> **Problem details**
The answer is all of the data, repeated exactly.

BEGIN Study material

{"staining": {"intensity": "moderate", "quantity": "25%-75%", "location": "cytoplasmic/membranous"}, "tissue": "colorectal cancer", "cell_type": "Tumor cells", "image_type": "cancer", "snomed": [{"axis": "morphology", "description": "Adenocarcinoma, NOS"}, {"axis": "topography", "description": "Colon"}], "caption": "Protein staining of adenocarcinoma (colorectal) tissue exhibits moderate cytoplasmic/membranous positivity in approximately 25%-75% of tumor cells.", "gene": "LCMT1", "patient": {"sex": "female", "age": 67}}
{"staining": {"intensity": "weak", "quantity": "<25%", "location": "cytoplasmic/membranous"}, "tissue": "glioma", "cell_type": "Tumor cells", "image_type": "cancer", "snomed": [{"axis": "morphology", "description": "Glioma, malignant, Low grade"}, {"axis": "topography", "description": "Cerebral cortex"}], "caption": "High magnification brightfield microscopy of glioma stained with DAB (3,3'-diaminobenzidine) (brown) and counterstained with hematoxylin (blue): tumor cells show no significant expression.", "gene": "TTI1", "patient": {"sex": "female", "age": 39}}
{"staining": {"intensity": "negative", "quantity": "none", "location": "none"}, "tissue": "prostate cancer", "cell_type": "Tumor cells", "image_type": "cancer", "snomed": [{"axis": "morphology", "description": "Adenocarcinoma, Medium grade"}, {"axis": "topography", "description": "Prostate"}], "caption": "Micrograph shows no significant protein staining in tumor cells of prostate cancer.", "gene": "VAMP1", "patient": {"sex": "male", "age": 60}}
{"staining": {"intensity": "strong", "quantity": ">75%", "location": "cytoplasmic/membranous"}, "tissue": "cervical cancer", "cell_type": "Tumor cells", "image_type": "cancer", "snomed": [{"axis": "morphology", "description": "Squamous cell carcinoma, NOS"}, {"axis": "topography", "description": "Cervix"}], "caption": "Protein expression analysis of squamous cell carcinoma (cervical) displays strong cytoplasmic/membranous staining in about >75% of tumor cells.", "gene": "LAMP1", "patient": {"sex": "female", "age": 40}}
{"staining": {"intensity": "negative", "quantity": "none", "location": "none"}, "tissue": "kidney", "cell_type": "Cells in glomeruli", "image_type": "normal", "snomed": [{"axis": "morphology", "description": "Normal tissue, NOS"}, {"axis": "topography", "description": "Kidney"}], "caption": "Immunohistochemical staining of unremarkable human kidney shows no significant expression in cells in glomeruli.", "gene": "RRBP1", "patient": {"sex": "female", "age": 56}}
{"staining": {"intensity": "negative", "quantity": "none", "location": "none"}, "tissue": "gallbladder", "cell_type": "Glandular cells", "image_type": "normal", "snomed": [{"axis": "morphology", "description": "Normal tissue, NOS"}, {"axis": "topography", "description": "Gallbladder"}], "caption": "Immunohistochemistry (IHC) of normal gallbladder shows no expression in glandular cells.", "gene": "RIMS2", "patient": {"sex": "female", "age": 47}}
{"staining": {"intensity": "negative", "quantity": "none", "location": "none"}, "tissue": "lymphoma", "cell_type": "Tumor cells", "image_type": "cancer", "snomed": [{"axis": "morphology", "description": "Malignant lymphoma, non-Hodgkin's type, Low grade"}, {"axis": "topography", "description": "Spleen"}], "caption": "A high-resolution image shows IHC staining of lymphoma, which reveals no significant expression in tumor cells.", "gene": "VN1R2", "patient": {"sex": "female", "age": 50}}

END Study material

> **Output for this exercise**
{"staining": {"intensity": "moderate", "quantity": "25%-75%", "location": "cytoplasmic/membranous"}, "tissue": "colorectal cancer", "cell_type": "Tumor cells", "image_type": "cancer", "snomed": [{"axis": "morphology", "description": "Adenocarcinoma, NOS"}, {"axis": "topography", "description": "Colon"}], "caption": "Protein staining of adenocarcinoma (colorectal) tissue exhibits moderate cytoplasmic/membranous positivity in approximately 25%-75% of tumor cells.", "gene": "LCMT1", "patient": {"sex": "female", "age": 67}}
{"staining": {"intensity": "weak", "quantity": "<25%", "location": "cytoplasmic/membranous"}, "tissue": "glioma", "cell_type": "Tumor cells", "image_type": "cancer", "snomed": [{"axis": "morphology", "description": "Glioma, malignant, Low grade"}, {"axis": "topography", "description": "Cerebral cortex"}], "caption": "High magnification brightfield microscopy of glioma stained with DAB (3,3'-diaminobenzidine) (brown) and counterstained with hematoxylin (blue): tumor cells show no significant expression.", "gene": "TTI1", "patient": {"sex": "female", "age": 39}}
{"staining": {"intensity": "negative", "quantity": "none", "location": "none"}, "tissue": "prostate cancer", "cell_type": "Tumor cells", "image_type": "cancer", "snomed": [{"axis": "morphology", "description": "Adenocarcinoma, Medium grade"}, {"axis": "topography", "description": "Prostate"}], "caption": "Micrograph shows no significant protein staining in tumor cells of prostate cancer.", "gene": "VAMP1", "patient": {"sex": "male", "age": 60}}
{"staining": {"intensity": "strong", "quantity": ">75%", "location": "cytoplasmic/membranous"}, "tissue": "cervical cancer", "cell_type": "Tumor cells", "image_type": "cancer", "snomed": [{"axis": "morphology", "description": "Squamous cell carcinoma, NOS"}, {"axis": "topography", "description": "Cervix"}], "caption": "Protein expression analysis of squamous cell carcinoma (cervical) displays strong cytoplasmic/membranous staining in about >75% of tumor cells.", "gene": "LAMP1", "patient": {"sex": "female", "age": 40}}
{"staining": {"intensity": "negative", "quantity": "none", "location": "none"}, "tissue": "kidney", "cell_type": "Cells in glomeruli", "image_type": "normal", "snomed": [{"axis": "morphology", "description": "Normal tissue, NOS"}, {"axis": "topography", "description": "Kidney"}], "caption": "Immunohistochemical staining of unremarkable human kidney shows no significant expression in cells in glomeruli.", "gene": "RRBP1", "patient": {"sex": "female", "age": 56}}
{"staining": {"intensity": "negative", "quantity": "none", "location": "none"}, "tissue": "gallbladder", "cell_type": "Glandular cells", "image_type": "normal", "snomed": [{"axis": "morphology", "description": "Normal tissue, NOS"}, {"axis": "topography", "description": "Gallbladder"}], "caption": "Immunohistochemistry (IHC) of normal gallbladder shows no expression in glandular cells.", "gene": "RIMS2", "patient": {"sex": "female", "age": 47}}
{"staining": {"intensity": "negative", "quantity": "none", "location": "none"}, "tissue": "lymphoma", "cell_type": "Tumor cells", "image_type": "cancer", "snomed": [{"axis": "morphology", "description": "Malignant lymphoma, non-Hodgkin's type, Low grade"}, {"axis": "topography", "description": "Spleen"}], "caption": "A high-resolution image shows IHC staining of lymphoma, which reveals no significant expression in tumor cells.", "gene": "VN1R2", "patient": {"sex": "female", "age": 50}}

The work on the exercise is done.